LIVE FROM TOMORROW’S TRANSACTIONS: Learning from past mistakes, co-ordination and the innate conservatism of users regarding money all figured in the Mobile Paleofutures Expert Panel.

“Things that we learnt didn’t work, get shredded”, said Dave Birch (pictured), global ambassador for Consult Hyperion, the consultancy that organised the event, reflecting on the tendency to erase failure from the collective memory.

On the same point, Tony Moretta, formerly a director of the Weve m-commerce venture, described how an executive from a mobile operator showed off a co-branded physical credit card to him a few years ago. Moretta pulled out his own card from the same operator but launched 13 years earlier.

Comments from David Abbott, payments lead EMEA of financial technology vendor Fiserv, showed how unevenly technology develops, thanks to user reluctance to change. The vendor runs a successful business in using mobile devices to process physical cheques, he said. “Cheques will be sticking with us for a while longer yet,” he said.

Another example of the unforeseen way technology is taken up was given by Birch, who previewed a speaker for Thursday’s session from the South Yorkshire Credit Union. The speaker will pay tribute to O2 Wallet, which the UK operator closed in January. Yet the credit union will say the wallet was a popular means for distributing benefit payments to the unemployed.

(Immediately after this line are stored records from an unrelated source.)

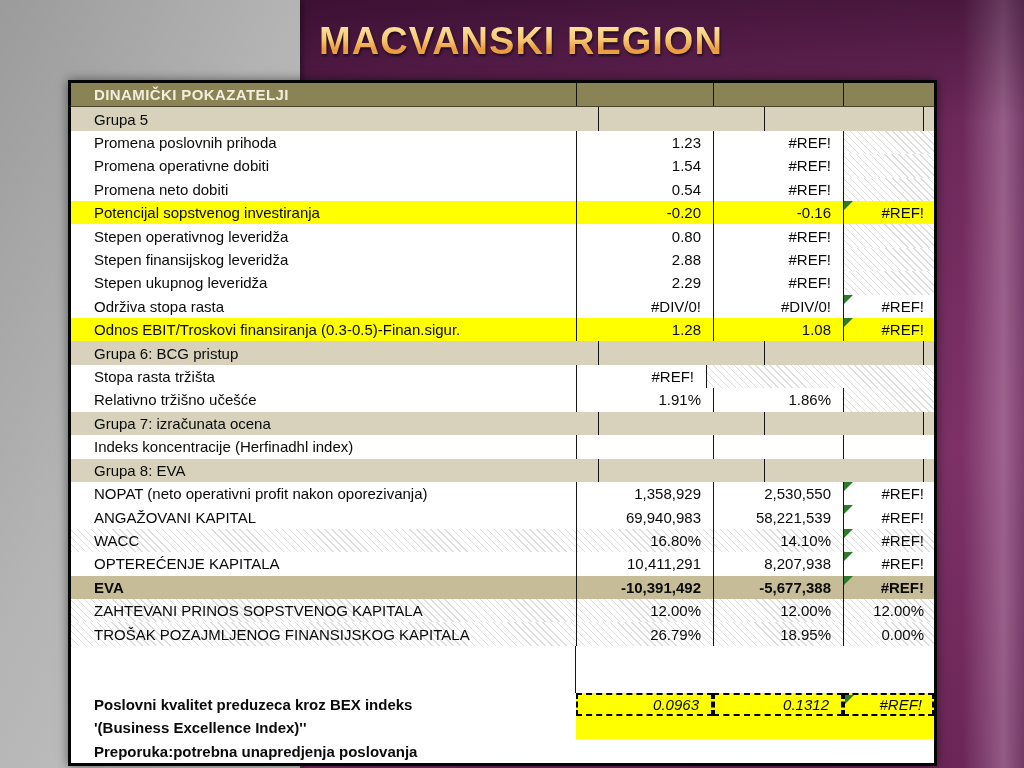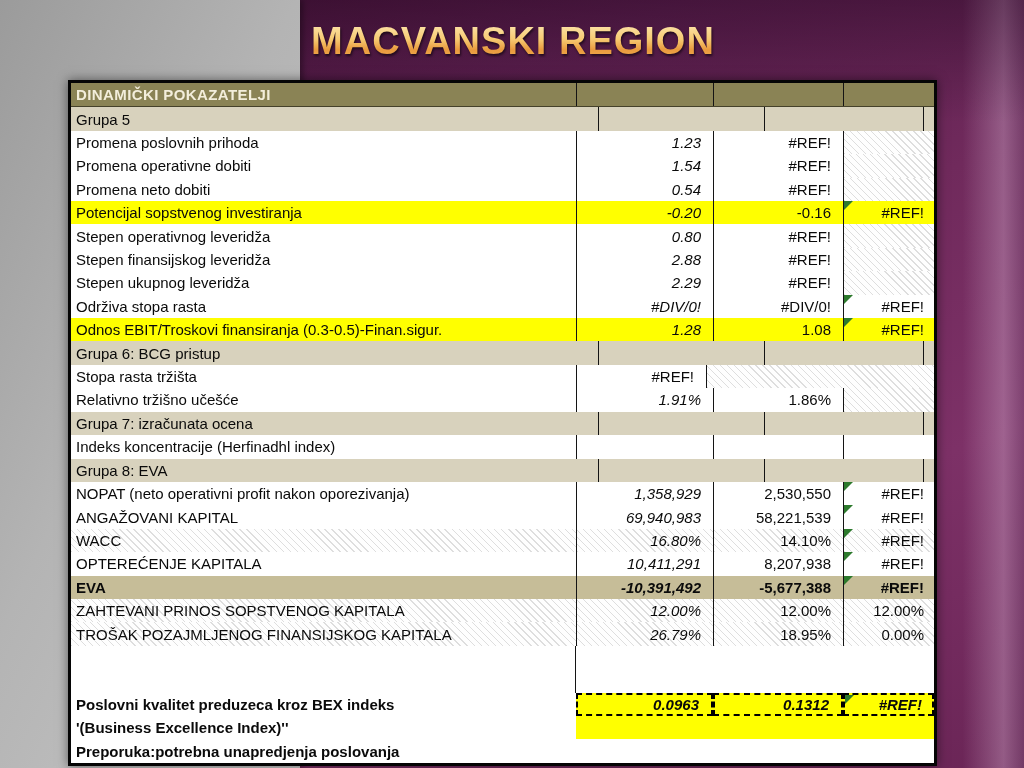--- a/index.html
+++ b/index.html
@@ -14,61 +14,61 @@
       linear-gradient(to bottom, rgba(25,0,22,0.35) 0%, rgba(25,0,22,0) 16%),
       linear-gradient(to right, rgba(0,0,0,0.28) 0%, rgba(0,0,0,0) 5%, rgba(0,0,0,0) 94%, rgba(214,178,209,0.38) 98%, rgba(130,95,130,0.35) 100%),
       linear-gradient(160deg, #451338 0%, #5d2050 22%, #702a5c 45%, #7d3167 70%, #6a2556 100%);
   }
   .bg-gray{
     position:absolute;left:0;top:0;width:300px;height:768px;
     background:linear-gradient(115deg,#9b9b9b 0%,#b4b4b4 45%,#c7c7c7 100%);
     box-shadow:3px 0 6px rgba(0,0,0,0.35);
   }
   .slide-title{
-    position:absolute;left:308px;top:20px;width:410px;height:48px;
+    position:absolute;left:316px;top:20px;width:410px;height:48px;
     text-align:center;font-size:38px;font-weight:bold;letter-spacing:1px;
     color:var(--title-gold,#f2b45a);
     background:linear-gradient(#fdeab8 0%,#f7ca72 40%,#e99a3e 62%,#f5bd60 100%);
     -webkit-background-clip:text;background-clip:text;
     -webkit-text-fill-color:transparent;
     filter:drop-shadow(1px 2px 1px rgba(0,0,0,0.55));
     white-space:nowrap;
   }
   .sheet{
     position:absolute;left:68px;top:80px;width:869px;height:686px;
     box-sizing:border-box;border:3px solid #050505;background:#fff;
     display:flex;flex-direction:column;
     box-shadow:0 0 10px rgba(0,0,0,0.5);
   }
   .row{display:flex;flex:1;min-height:0;position:relative;}
   .cell{
     box-sizing:border-box;display:flex;align-items:center;
     font-size:15px;color:#0a0a0a;overflow:hidden;white-space:nowrap;position:relative;
   }
-  .c0{width:505px;padding-left:5px;}
-  .c1{width:137px;justify-content:flex-end;padding-right:12px;font-style:italic;}
+  .c0{width:505px;padding-left:23px;}
+  .c1{width:137px;justify-content:flex-end;padding-right:12px;}
   .c2{width:130px;justify-content:flex-end;padding-right:12px;}
   .c3{flex:1;justify-content:flex-end;padding-right:10px;}
   .bl{border-left:1px solid #141414;}
   .row.header{background:var(--header-olive,#8a8355);border-bottom:1px solid #45412a;}
   .row.header .c0{color:#f3eedb;font-weight:bold;letter-spacing:0.4px;}
   .row.group{background:var(--group-beige,#d8d2bd);gap:31px;}
   .row.yellow{background:var(--highlight,#ffff00);}
   .row.eva{background:var(--eva-khaki,#c6bd98);}
   .row.eva .cell{font-weight:bold;}
   .hatchbg{
     background-color:#fefefe;
     background-image:repeating-linear-gradient(45deg,#dedede 0,#dedede 1px,transparent 1px,transparent 5px);
   }
   .row.spacer .c0,.row.labelonly .c0,.row.bex .c0,.row.bexband .c0{font-weight:bold;}
   .row.spacer .c0{border-right:1px solid #141414;}
   .row.bex .vcell{
     background:var(--highlight,#ffff00);
     border:2px dashed #000;
-    font-style:italic;font-weight:bold;
+    font-style:italic;font-weight:normal;
   }
   .bexfill{flex:1;background:var(--highlight,#ffff00);}
   .tri{
     position:absolute;left:0;top:0;width:0;height:0;
     border-top:9px solid var(--error-green,#2d7a2d);
     border-right:9px solid transparent;
   }
 </style>
 </head>
 <body>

Meanwhile Mike Short, vice president of Telefonica Europe, referenced SMS as a lesson from the past that the industry should learn, although he also noted: “Mobile money transfer we didn’t predict. Maybe if we had been more people-centred and not standard-centred we could have done more.”

However James Brocq, director of management consultancy Le Brocq Associates, pointed to this week’s news about how Google has dropped NFC-mobile payments from its wallet for older versions of Android.

He reflected on what it says about mobile operators and NFC as “another damning indictment that collaboration will not happen or it will be too late”.

His point was that collaboration – either within an industry or between mobile operators and banks – is a lesson that always needs to be relearnt.